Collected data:

· · · · · · ·

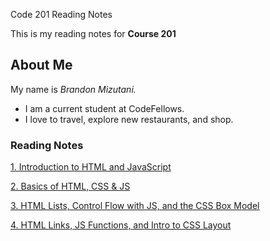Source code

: Code 201 Reading Notes

This is my reading notes for **Course 201**

## About Me

My name is *Brandon Mizutani.* 
- I am a current student at CodeFellows. 
- I love to travel, explore new restaurants, and shop.

### Reading Notes

[1. Introduction to HTML and JavaScript](reading01.md)

[2. Basics of HTML, CSS & JS](readingnote-02.md)

[3. HTML Lists, Control Flow with JS, and the CSS Box Model](readingnote-03.md)

[4. HTML Links, JS Functions, and Intro to CSS Layout](readingnote-04.md)
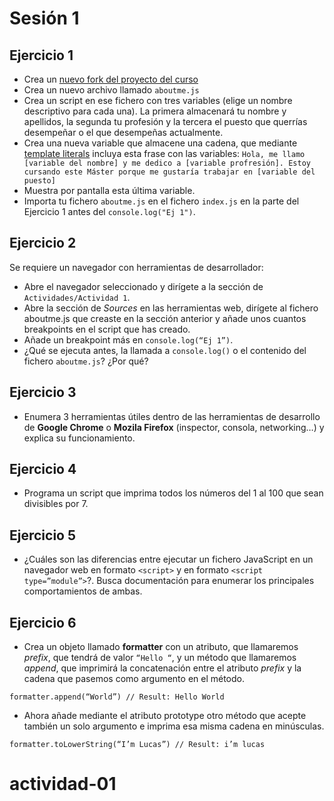# Sesión 1

## Ejercicio 1

* Crea un [nuevo fork del proyecto del curso](https://github.com/lucferbux/JavaScript-Course)
* Crea un nuevo archivo llamado `aboutme.js`
* Crea un script en ese fichero con tres variables (elige un nombre descriptivo para cada una). La primera almacenará tu nombre y apellidos, la segunda tu profesión y la tercera el puesto que querrías desempeñar o el que desempeñas actualmente.
* Crea una nueva variable que almacene una cadena, que mediante [template literals](https://developer.mozilla.org/en-US/docs/Web/JavaScript/Reference/Template_literals) incluya esta frase con las variables: `Hola, me llamo [variable del nombre] y me dedico a [variable profresión]. Estoy cursando este Máster porque me gustaría trabajar en [variable del puesto]`
* Muestra por pantalla esta última variable.
* Importa tu fichero `aboutme.js` en el fichero `index.js` en la parte del Ejercicio 1 antes del `console.log("Ej 1")`.

## Ejercicio 2

Se requiere un navegador con herramientas de desarrollador:

* Abre el navegador seleccionado y dirígete a la sección de `Actividades/Actividad 1`.
* Abre la sección de *Sources* en las herramientas web, dirígete al fichero aboutme.js que creaste en la sección anterior y añade unos cuantos breakpoints en el script que has creado.
* Añade un breakpoint más en `console.log(“Ej 1”)`.
* ¿Qué se ejecuta antes, la llamada a `console.log()` o el contenido del fichero `aboutme.js`? ¿Por qué?

## Ejercicio 3

* Enumera 3 herramientas útiles dentro de las herramientas de desarrollo de **Google Chrome** o **Mozila Firefox** (inspector, consola, networking…) y explica su funcionamiento.

## Ejercicio 4

* Programa un script que imprima todos los números del 1 al 100 que sean divisibles por 7.

## Ejercicio 5

* ¿Cuáles son las diferencias entre ejecutar un fichero JavaScript en un navegador web en formato `<script>` y en formato `<script type=”module”>`?. Busca documentación para enumerar los principales comportamientos de ambas.

## Ejercicio 6

* Crea un objeto llamado **formatter** con un atributo, que llamaremos *prefix*, que tendrá de valor `“Hello “`, y un método que llamaremos *append*, que imprimirá la concatenación entre el atributo *prefix* y la cadena que pasemos como argumento en el método.

`formatter.append(“World”) // Result: Hello World`

* Ahora añade mediante el atributo prototype otro método que acepte también un solo argumento e imprima esa misma cadena en minúsculas.

`formatter.toLowerString(“I’m Lucas”) // Result: i’m lucas`

# actividad-01
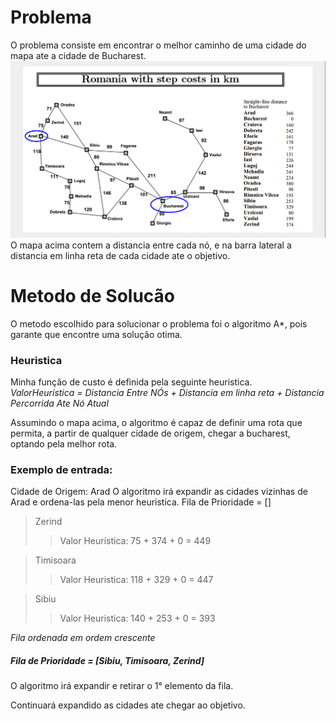 # Problema
O problema consiste em encontrar o melhor caminho de uma cidade do mapa ate a cidade de Bucharest.
![](https://raw.githubusercontent.com/OtavioBernardes/MachineLearning_Projects/master/Algoritmo_A-star_Romenia/imagens/mapa_bucareste.png)
O mapa acima contem a distancia entre cada nó, e na barra lateral a distancia em linha reta de cada cidade ate o objetivo.
# Metodo de Solucão
O metodo escolhido para solucionar o problema foi o algoritmo A*, pois garante que encontre uma solução otima. 
### Heuristica
Minha função de custo é definida pela seguinte heuristica.<br/>
*ValorHeuristica =  Distancia Entre NÓs + Distancia em linha reta + Distancia Percorrida Ate Nó Atual*

Assumindo o mapa acima,  o algoritmo  é capaz de definir uma rota que permita,	a partir de qualquer cidade de origem, chegar  a bucharest,  optando pela melhor rota.

### Exemplo	de entrada:
Cidade de Origem: Arad
O algoritmo irá expandir as cidades vizinhas de Arad e ordena-las pela menor heuristica.
Fila de Prioridade = []
> Zerind
>> Valor Heuristica:   75 + 374 + 0 = 449

> Timisoara
>> Valor Heuristica: 118 + 329 + 0 = 447

> Sibiu 
>> Valor Heuristica: 140 + 253 + 0 = 393

*Fila ordenada em ordem crescente*
##### Fila de Prioridade  = [Sibiu, Timisoara, Zerind]
O algoritmo irá expandir e retirar o 1° elemento da fila.

Continuará expandido as cidades ate chegar ao objetivo.
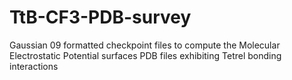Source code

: # TtB-CF3-PDB-survey
Gaussian 09 formatted checkpoint files to compute the Molecular Electrostatic Potential surfaces
PDB files exhibiting Tetrel bonding interactions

· · · · · · ·

ACTIVITY: Apart from the pictures, every line above must be repeated exactly.

RESULT FOR THIS EXERCISE:
Source code

: Code 201 Reading Notes

This is my reading notes for **Course 201**

## About Me

My name is *Brandon Mizutani.* 
- I am a current student at CodeFellows. 
- I love to travel, explore new restaurants, and shop.

### Reading Notes

[1. Introduction to HTML and JavaScript](reading01.md)

[2. Basics of HTML, CSS & JS](readingnote-02.md)

[3. HTML Lists, Control Flow with JS, and the CSS Box Model](readingnote-03.md)

[4. HTML Links, JS Functions, and Intro to CSS Layout](readingnote-04.md)
# Sesión 1

## Ejercicio 1

* Crea un [nuevo fork del proyecto del curso](https://github.com/lucferbux/JavaScript-Course)
* Crea un nuevo archivo llamado `aboutme.js`
* Crea un script en ese fichero con tres variables (elige un nombre descriptivo para cada una). La primera almacenará tu nombre y apellidos, la segunda tu profesión y la tercera el puesto que querrías desempeñar o el que desempeñas actualmente.
* Crea una nueva variable que almacene una cadena, que mediante [template literals](https://developer.mozilla.org/en-US/docs/Web/JavaScript/Reference/Template_literals) incluya esta frase con las variables: `Hola, me llamo [variable del nombre] y me dedico a [variable profresión]. Estoy cursando este Máster porque me gustaría trabajar en [variable del puesto]`
* Muestra por pantalla esta última variable.
* Importa tu fichero `aboutme.js` en el fichero `index.js` en la parte del Ejercicio 1 antes del `console.log("Ej 1")`.

## Ejercicio 2

Se requiere un navegador con herramientas de desarrollador:

* Abre el navegador seleccionado y dirígete a la sección de `Actividades/Actividad 1`.
* Abre la sección de *Sources* en las herramientas web, dirígete al fichero aboutme.js que creaste en la sección anterior y añade unos cuantos breakpoints en el script que has creado.
* Añade un breakpoint más en `console.log(“Ej 1”)`.
* ¿Qué se ejecuta antes, la llamada a `console.log()` o el contenido del fichero `aboutme.js`? ¿Por qué?

## Ejercicio 3

* Enumera 3 herramientas útiles dentro de las herramientas de desarrollo de **Google Chrome** o **Mozila Firefox** (inspector, consola, networking…) y explica su funcionamiento.

## Ejercicio 4

* Programa un script que imprima todos los números del 1 al 100 que sean divisibles por 7.

## Ejercicio 5

* ¿Cuáles son las diferencias entre ejecutar un fichero JavaScript en un navegador web en formato `<script>` y en formato `<script type=”module”>`?. Busca documentación para enumerar los principales comportamientos de ambas.

## Ejercicio 6

* Crea un objeto llamado **formatter** con un atributo, que llamaremos *prefix*, que tendrá de valor `“Hello “`, y un método que llamaremos *append*, que imprimirá la concatenación entre el atributo *prefix* y la cadena que pasemos como argumento en el método.

`formatter.append(“World”) // Result: Hello World`

* Ahora añade mediante el atributo prototype otro método que acepte también un solo argumento e imprima esa misma cadena en minúsculas.

`formatter.toLowerString(“I’m Lucas”) // Result: i’m lucas`

# actividad-01
 # Problema
O problema consiste em encontrar o melhor caminho de uma cidade do mapa ate a cidade de Bucharest.
![](https://raw.githubusercontent.com/OtavioBernardes/MachineLearning_Projects/master/Algoritmo_A-star_Romenia/imagens/mapa_bucareste.png)
O mapa acima contem a distancia entre cada nó, e na barra lateral a distancia em linha reta de cada cidade ate o objetivo.
# Metodo de Solucão
O metodo escolhido para solucionar o problema foi o algoritmo A*, pois garante que encontre uma solução otima. 
### Heuristica
Minha função de custo é definida pela seguinte heuristica.<br/>
*ValorHeuristica =  Distancia Entre NÓs + Distancia em linha reta + Distancia Percorrida Ate Nó Atual*

Assumindo o mapa acima,  o algoritmo  é capaz de definir uma rota que permita,	a partir de qualquer cidade de origem, chegar  a bucharest,  optando pela melhor rota.

### Exemplo	de entrada:
Cidade de Origem: Arad
O algoritmo irá expandir as cidades vizinhas de Arad e ordena-las pela menor heuristica.
Fila de Prioridade = []
> Zerind
>> Valor Heuristica:   75 + 374 + 0 = 449

> Timisoara
>> Valor Heuristica: 118 + 329 + 0 = 447

> Sibiu 
>> Valor Heuristica: 140 + 253 + 0 = 393

*Fila ordenada em ordem crescente*
##### Fila de Prioridade  = [Sibiu, Timisoara, Zerind]
O algoritmo irá expandir e retirar o 1° elemento da fila.

Continuará expandido as cidades ate chegar ao objetivo.
Source code

: # TtB-CF3-PDB-survey
Gaussian 09 formatted checkpoint files to compute the Molecular Electrostatic Potential surfaces
PDB files exhibiting Tetrel bonding interactions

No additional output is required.